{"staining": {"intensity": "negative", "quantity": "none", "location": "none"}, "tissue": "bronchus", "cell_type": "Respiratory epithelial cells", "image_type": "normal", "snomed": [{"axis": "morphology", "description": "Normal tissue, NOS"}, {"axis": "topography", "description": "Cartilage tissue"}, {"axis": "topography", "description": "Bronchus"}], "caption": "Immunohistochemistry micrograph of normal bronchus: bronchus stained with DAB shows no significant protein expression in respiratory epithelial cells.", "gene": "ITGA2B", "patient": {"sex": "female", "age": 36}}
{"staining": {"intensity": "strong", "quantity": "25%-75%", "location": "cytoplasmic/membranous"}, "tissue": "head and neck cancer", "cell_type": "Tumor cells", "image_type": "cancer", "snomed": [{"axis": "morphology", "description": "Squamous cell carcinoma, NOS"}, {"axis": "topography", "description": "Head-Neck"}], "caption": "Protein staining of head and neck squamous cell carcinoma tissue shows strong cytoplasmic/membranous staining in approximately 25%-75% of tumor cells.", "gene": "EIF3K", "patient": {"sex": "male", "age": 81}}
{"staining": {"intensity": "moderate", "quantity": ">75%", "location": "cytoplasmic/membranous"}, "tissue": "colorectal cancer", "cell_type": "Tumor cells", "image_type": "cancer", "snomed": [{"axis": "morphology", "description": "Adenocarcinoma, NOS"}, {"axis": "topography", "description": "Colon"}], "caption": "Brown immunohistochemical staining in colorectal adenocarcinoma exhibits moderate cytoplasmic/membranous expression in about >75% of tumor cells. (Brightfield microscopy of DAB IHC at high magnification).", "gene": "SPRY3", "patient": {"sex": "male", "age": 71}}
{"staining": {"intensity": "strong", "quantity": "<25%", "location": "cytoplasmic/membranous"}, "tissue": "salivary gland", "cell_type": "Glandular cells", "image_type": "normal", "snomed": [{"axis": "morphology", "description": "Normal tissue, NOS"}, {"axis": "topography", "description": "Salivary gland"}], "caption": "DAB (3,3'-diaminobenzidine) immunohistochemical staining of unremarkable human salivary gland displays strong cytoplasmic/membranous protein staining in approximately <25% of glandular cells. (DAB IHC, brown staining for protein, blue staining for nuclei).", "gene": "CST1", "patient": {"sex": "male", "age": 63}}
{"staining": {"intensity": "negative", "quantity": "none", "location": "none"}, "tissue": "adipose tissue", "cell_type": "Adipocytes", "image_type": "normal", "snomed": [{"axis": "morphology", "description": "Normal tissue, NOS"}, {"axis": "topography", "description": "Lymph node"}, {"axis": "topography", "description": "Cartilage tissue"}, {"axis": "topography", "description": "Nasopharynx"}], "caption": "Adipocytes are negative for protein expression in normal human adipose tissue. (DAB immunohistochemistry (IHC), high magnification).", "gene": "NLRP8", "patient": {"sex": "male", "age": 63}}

----------

**Task statement**
Your answer should be the full listing, copied exactly.

**Solution to this task**
{"staining": {"intensity": "negative", "quantity": "none", "location": "none"}, "tissue": "bronchus", "cell_type": "Respiratory epithelial cells", "image_type": "normal", "snomed": [{"axis": "morphology", "description": "Normal tissue, NOS"}, {"axis": "topography", "description": "Cartilage tissue"}, {"axis": "topography", "description": "Bronchus"}], "caption": "Immunohistochemistry micrograph of normal bronchus: bronchus stained with DAB shows no significant protein expression in respiratory epithelial cells.", "gene": "ITGA2B", "patient": {"sex": "female", "age": 36}}
{"staining": {"intensity": "strong", "quantity": "25%-75%", "location": "cytoplasmic/membranous"}, "tissue": "head and neck cancer", "cell_type": "Tumor cells", "image_type": "cancer", "snomed": [{"axis": "morphology", "description": "Squamous cell carcinoma, NOS"}, {"axis": "topography", "description": "Head-Neck"}], "caption": "Protein staining of head and neck squamous cell carcinoma tissue shows strong cytoplasmic/membranous staining in approximately 25%-75% of tumor cells.", "gene": "EIF3K", "patient": {"sex": "male", "age": 81}}
{"staining": {"intensity": "moderate", "quantity": ">75%", "location": "cytoplasmic/membranous"}, "tissue": "colorectal cancer", "cell_type": "Tumor cells", "image_type": "cancer", "snomed": [{"axis": "morphology", "description": "Adenocarcinoma, NOS"}, {"axis": "topography", "description": "Colon"}], "caption": "Brown immunohistochemical staining in colorectal adenocarcinoma exhibits moderate cytoplasmic/membranous expression in about >75% of tumor cells. (Brightfield microscopy of DAB IHC at high magnification).", "gene": "SPRY3", "patient": {"sex": "male", "age": 71}}
{"staining": {"intensity": "strong", "quantity": "<25%", "location": "cytoplasmic/membranous"}, "tissue": "salivary gland", "cell_type": "Glandular cells", "image_type": "normal", "snomed": [{"axis": "morphology", "description": "Normal tissue, NOS"}, {"axis": "topography", "description": "Salivary gland"}], "caption": "DAB (3,3'-diaminobenzidine) immunohistochemical staining of unremarkable human salivary gland displays strong cytoplasmic/membranous protein staining in approximately <25% of glandular cells. (DAB IHC, brown staining for protein, blue staining for nuclei).", "gene": "CST1", "patient": {"sex": "male", "age": 63}}
{"staining": {"intensity": "negative", "quantity": "none", "location": "none"}, "tissue": "adipose tissue", "cell_type": "Adipocytes", "image_type": "normal", "snomed": [{"axis": "morphology", "description": "Normal tissue, NOS"}, {"axis": "topography", "description": "Lymph node"}, {"axis": "topography", "description": "Cartilage tissue"}, {"axis": "topography", "description": "Nasopharynx"}], "caption": "Adipocytes are negative for protein expression in normal human adipose tissue. (DAB immunohistochemistry (IHC), high magnification).", "gene": "NLRP8", "patient": {"sex": "male", "age": 63}}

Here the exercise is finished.